(Plain-text document sources)
Content starts

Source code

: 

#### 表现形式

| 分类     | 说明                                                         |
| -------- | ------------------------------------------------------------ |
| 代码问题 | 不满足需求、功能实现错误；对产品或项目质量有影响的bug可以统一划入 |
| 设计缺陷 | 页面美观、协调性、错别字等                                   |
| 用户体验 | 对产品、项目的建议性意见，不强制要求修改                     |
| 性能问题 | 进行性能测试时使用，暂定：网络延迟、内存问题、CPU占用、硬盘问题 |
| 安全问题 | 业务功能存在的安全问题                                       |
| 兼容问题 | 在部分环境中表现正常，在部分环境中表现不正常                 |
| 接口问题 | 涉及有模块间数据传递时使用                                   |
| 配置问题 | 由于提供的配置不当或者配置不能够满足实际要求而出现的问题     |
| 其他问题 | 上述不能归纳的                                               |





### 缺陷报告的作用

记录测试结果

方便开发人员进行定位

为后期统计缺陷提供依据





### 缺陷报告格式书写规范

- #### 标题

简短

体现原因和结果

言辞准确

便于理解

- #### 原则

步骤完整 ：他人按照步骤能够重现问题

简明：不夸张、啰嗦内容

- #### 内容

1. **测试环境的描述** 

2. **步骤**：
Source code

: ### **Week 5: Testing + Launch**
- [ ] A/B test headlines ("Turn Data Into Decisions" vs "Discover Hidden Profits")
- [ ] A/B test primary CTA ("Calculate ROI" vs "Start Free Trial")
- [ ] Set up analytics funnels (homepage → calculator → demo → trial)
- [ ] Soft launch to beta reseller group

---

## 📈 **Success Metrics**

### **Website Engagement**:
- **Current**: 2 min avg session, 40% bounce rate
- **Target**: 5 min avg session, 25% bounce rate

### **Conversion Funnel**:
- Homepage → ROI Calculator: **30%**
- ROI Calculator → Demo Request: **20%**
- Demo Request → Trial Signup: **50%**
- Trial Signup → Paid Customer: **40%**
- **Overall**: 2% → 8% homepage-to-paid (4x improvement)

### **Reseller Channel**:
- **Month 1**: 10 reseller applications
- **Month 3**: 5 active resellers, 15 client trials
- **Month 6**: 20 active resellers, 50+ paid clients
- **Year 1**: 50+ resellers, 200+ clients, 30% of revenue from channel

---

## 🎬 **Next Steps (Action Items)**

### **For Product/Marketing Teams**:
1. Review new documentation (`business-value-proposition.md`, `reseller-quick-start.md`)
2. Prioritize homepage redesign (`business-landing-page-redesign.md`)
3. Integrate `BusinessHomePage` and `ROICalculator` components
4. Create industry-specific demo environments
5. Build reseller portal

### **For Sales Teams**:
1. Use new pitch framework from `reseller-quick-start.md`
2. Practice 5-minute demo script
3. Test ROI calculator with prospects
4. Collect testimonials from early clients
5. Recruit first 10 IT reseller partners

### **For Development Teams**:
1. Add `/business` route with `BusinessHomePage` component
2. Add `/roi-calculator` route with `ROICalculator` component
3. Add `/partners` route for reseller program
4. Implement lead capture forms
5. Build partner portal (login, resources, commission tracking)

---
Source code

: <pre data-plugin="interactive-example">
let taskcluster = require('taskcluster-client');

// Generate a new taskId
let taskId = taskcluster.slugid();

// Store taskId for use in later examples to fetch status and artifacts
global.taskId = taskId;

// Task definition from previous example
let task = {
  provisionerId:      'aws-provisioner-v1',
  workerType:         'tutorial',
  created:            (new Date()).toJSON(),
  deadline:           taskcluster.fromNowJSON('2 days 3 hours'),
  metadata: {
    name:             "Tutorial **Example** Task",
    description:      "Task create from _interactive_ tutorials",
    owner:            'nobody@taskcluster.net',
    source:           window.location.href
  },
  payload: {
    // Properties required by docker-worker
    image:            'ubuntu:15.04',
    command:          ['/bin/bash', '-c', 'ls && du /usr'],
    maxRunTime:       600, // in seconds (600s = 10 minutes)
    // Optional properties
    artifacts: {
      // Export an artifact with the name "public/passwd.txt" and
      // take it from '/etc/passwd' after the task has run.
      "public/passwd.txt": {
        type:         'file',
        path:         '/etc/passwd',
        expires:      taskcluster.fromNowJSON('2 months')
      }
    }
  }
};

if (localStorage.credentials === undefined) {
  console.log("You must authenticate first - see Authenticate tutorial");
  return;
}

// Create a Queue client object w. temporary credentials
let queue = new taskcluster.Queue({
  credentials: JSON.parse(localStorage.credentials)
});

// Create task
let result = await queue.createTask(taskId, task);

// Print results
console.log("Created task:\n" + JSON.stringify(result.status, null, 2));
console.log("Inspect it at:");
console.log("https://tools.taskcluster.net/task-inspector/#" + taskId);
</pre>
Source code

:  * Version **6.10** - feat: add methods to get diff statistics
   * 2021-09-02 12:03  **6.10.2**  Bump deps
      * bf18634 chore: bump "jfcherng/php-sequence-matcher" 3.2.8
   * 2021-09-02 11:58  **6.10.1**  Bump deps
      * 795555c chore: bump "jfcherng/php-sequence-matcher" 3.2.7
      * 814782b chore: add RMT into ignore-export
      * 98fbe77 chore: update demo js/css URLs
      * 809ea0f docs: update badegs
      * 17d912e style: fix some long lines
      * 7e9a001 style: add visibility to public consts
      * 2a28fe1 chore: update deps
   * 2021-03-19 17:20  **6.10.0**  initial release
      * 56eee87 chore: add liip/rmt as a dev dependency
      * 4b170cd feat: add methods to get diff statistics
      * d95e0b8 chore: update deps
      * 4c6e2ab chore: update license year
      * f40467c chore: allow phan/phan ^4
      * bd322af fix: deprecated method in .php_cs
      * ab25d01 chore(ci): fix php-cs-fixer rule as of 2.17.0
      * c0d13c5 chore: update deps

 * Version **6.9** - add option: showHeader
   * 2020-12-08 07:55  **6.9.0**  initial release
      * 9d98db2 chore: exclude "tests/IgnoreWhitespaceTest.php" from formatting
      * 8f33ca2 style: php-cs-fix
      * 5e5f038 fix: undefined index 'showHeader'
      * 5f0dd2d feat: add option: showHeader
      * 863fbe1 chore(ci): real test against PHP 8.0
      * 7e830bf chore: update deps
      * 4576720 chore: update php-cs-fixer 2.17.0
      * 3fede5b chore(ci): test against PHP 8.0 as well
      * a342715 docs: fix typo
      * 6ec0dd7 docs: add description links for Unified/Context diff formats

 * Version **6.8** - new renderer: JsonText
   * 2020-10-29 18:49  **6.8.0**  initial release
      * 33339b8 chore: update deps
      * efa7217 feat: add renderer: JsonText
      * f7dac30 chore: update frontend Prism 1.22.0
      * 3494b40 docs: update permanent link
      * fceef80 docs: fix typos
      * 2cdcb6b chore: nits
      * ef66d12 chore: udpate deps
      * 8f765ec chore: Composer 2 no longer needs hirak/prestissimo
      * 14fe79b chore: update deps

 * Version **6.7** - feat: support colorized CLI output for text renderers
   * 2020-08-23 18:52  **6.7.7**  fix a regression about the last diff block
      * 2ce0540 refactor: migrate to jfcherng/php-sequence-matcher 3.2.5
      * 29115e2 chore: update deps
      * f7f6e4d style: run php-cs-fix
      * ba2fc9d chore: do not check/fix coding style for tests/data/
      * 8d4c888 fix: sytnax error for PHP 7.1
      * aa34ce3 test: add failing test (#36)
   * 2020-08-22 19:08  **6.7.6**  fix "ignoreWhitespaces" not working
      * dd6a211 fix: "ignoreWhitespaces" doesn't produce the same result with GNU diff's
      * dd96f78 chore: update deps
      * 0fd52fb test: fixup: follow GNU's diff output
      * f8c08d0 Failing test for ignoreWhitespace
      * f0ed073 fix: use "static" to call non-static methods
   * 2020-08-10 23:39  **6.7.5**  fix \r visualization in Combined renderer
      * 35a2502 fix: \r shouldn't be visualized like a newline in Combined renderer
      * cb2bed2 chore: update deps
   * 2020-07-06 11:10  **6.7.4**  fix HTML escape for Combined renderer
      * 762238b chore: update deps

Content ends

Wherever the word "Request" appears in the data, return the whole line.

**RESPONSE FOR THIS EXERCISE**
- ROI Calculator → Demo Request: **20%**
- Demo Request → Trial Signup: **50%**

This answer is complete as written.